Waldstein, thanks so much for weighing in with your informed selection of literary candidates. The praise for Hemingway was a surprise to me, as well. Though throughout his career Maugham seems to have moved more and more toward an unadorned style of writing, it is hard to imagine him going whole hog and approving a style like Hemingway's, which is virtually naked. His criticism of James, on the other hand, makes perfect sense. While I was able to read and enjoy PORTRAIT OF A LADY, I found certain novels like WINGS OF A DOVE so convoluted and subjectively written, you had be inside James' head to understand exactly what he was saying. If anything, I have always experienced Maugham as a writer who sought to be understood, who wanted the tale he was telling to be the object of attention, not the manner in which he chose to tell it.

32Tauqeer_R_Khan
Editado: Nov 11, 2017, 7:30 am

1. William Skakespeare (for his rich figurative linguistic texture)
2. John Dryden (for his immaculate diction and clarity)
3. Jonathan Swift (for his formidable satirical skill and ironic bite)
4. William Makepeace Thackeray (for his brilliantly sustained irony)
5. Jane Austen (for her beautifully structured syntax)
6. Robert Louis Stevenson (for his exquisite diction and impeccable syntax)

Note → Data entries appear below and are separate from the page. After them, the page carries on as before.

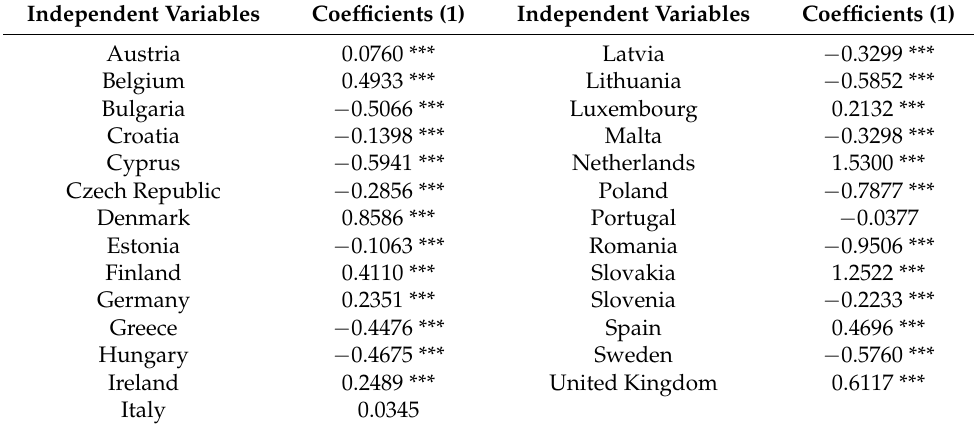
Table 3. Weighted coefficient estimates for selection equation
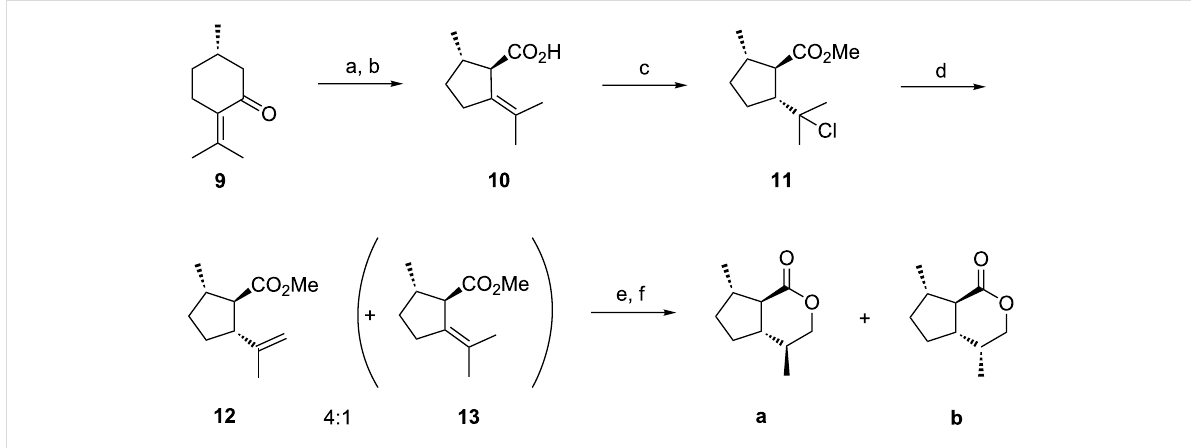
Scheme 1: Route from ( S )-pulegone to the mixture of dihydronepetalactones a and b , consequently following Wolinsky's approach [23]. Reaction conditions: a) Br 2 , HOAc, 0 °C; b) KOH, H 2 O, reflux (15%, 2 steps); c) MeOH/HCl, rt, 96 h (82%); d) 2,6-lutidine, reflux, 72 h (75% of 12 + 13 ); e) BH 3 ·SMe 2 , 0 °C, THF, NaOH, H 2 O 2 (86% mixture of diastereomers); f) p -TsOH, toluene, reflux (17% of a + b).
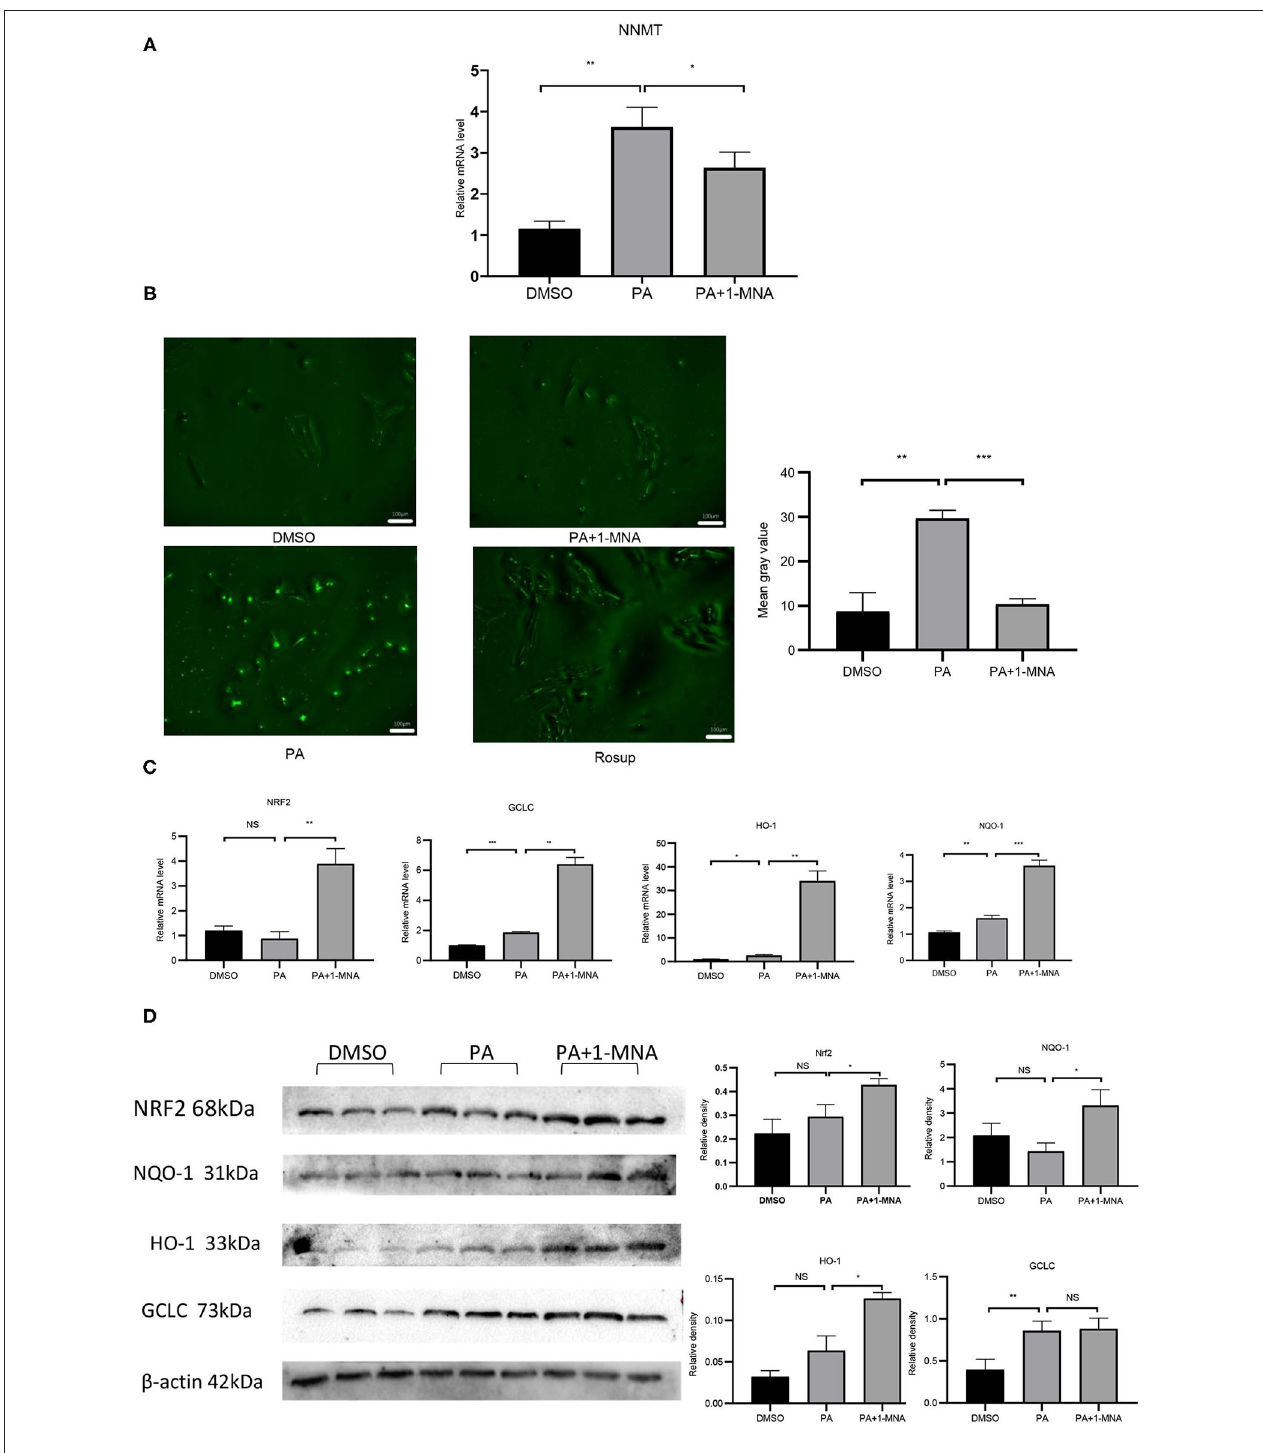
FIGURE 1 | Effects of 1-MNA on PA-induced Oxidative stress in H9C2 cells. (A) Real-type quantitative polymerase chain reaction analysis of mRNA expression of NNMT in the H9C2 cells. β -actin was taken as an internal control gene. Expression values are expressed as the mean ± SEM. (B) 1-MNA inhibits PA-induced ROS production. Immunofluorescence images of the PA group. The histogram shows the normalized intensity from three independent experiments. (C) qRT-PCR analysis of Nrf2, HO-1, GCLC, and NQO-1 expression. (D) Western blotting analysis of Nrf2, HO-1, GCLC, and NQO-1. β -actin was taken as an internal control gene. Expression is expressed as the mean ± SEM. Differences in expression were analyzed by the unpaired Student ′ s t -test and one-way ANOVA ( n = 3, NS = no significance, * P < 0.05, ** P < 0.01, *** P < 0.001).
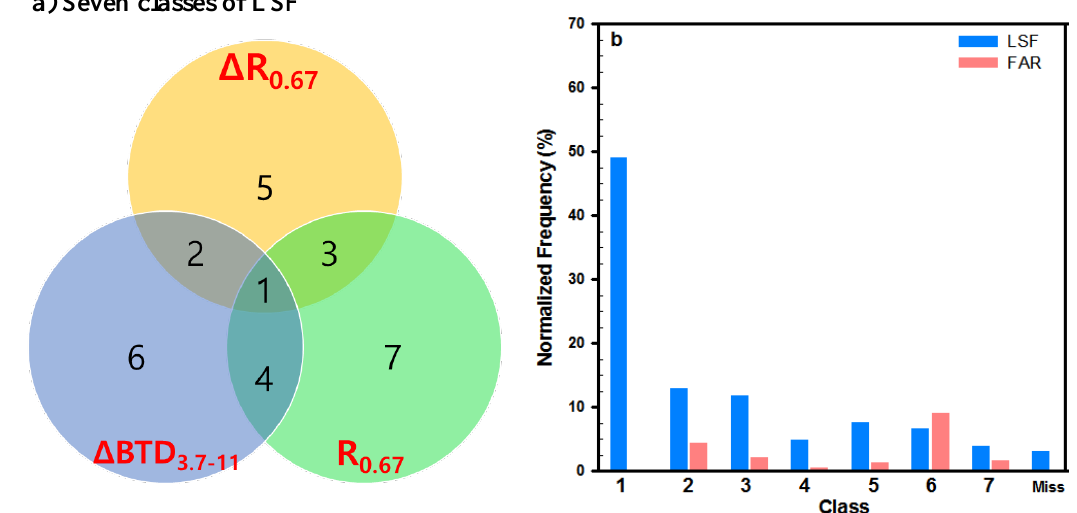
Figure 3. ( a ) Seven classes from the combination of the three threshold tests using ∆ R 0.67 , ∆ BTD 3.7-11 , and R 0.67 for the formulation of the LSF probability index (PI) in the dual-satellite method (DSM). ( b ) Normalized frequency distributions of the classes. Table 3. Normalized Frequency of LSF (NFL) and weighting factor (WF) values for each class of the DSM. The terms ‘NFL’ and ‘WF’ are defined in the text. ‘WF*’ has been obtained from the frequency ratio of fog cases to the whole data (i.e., fog and clear-sky) to include the false alarm rate (FAR) effect. Class Miss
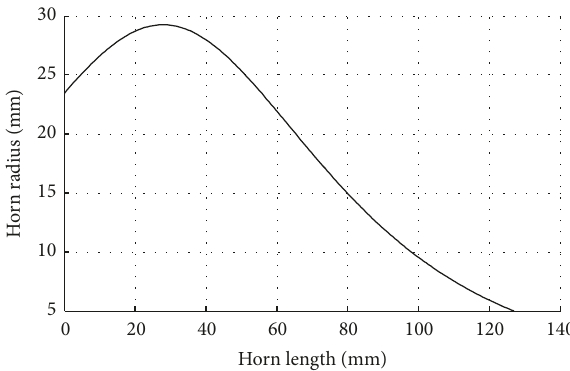
Figure 2: The half-horn shapes along the longitudinal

Other great stylists to Maugham's taste seem to be:
Poetry: 1. John Milton 2. Alexander Pope
Prose: Henry James 2. Nathaniel Hawthorne
Among his contempraries: 1. Vladimir Nabokov 2. Evelyn Waugh

He could never have liked these masters of prose and verse:
1. Mark Twain: who cared less for diction and more for humour and irony.
2. Joseph Conrad: who cared more for linguistic elaborateness and less for clarity.
3: Herman Melville: who was too serious and passionate for Maugham's liking.
4: John Ruskin: whose highly stylized prose occasionally marred the effectiveness of his profound insights by making them heavy and affected.
5: Bertrand Russell: because he was primarily a philosopher.
6: Henry Miller: because he was too explicit in his treatment of sex, and too cereberal in his dealing with mysticism.
7: Ernest Hemingway: whose understated and economical style occasionally made sentences creep.
8: James Joyce: whose love for experimentation with the language sometimes exceeded all boundaries of measure and sanity.

Note: Graham Greene was no prose stylist. He was either a moralist or a sensationalist. He seems to me an extension of joseph conrad. I greatly admire his art of description, but it is not the selection of the words, but the profundity of perception and keenness of observation that enabled him to describe so admirably.

Note: There have been few who have surpassed Thomas De Quincey's passionate prose style.

Note: To my humble understanding, William Shakespeare, the tranlators of the King James Version of the Holy Bible, and John Dryden are the greatest stylists of our English literary heritage.

Note: If Henry Fielding was a prose stylist than Laurence Sterne was as good a prose stylist as he. It is not diction that rendered aesthetic value to Mr. Fielding; it is sensuality and humor of the narrative than gave his prose such supreme delectability.

Note: Charles dickens' syntax was not without fault. He was indeed the greatest caricaturist of our language, but it is neither his diction nor his syntax that makes him supreme among the Victorian novelists. It is his immense powers of description, characterization, and plot construction that enabled him to exert so much influence.

Note: John Donne's vague diction and complex conceits make him difficult to fully comprehend and enjoy. Once you have become familiar with his style of versification, you are bound to consider him one of the greatest literary stylists of English language.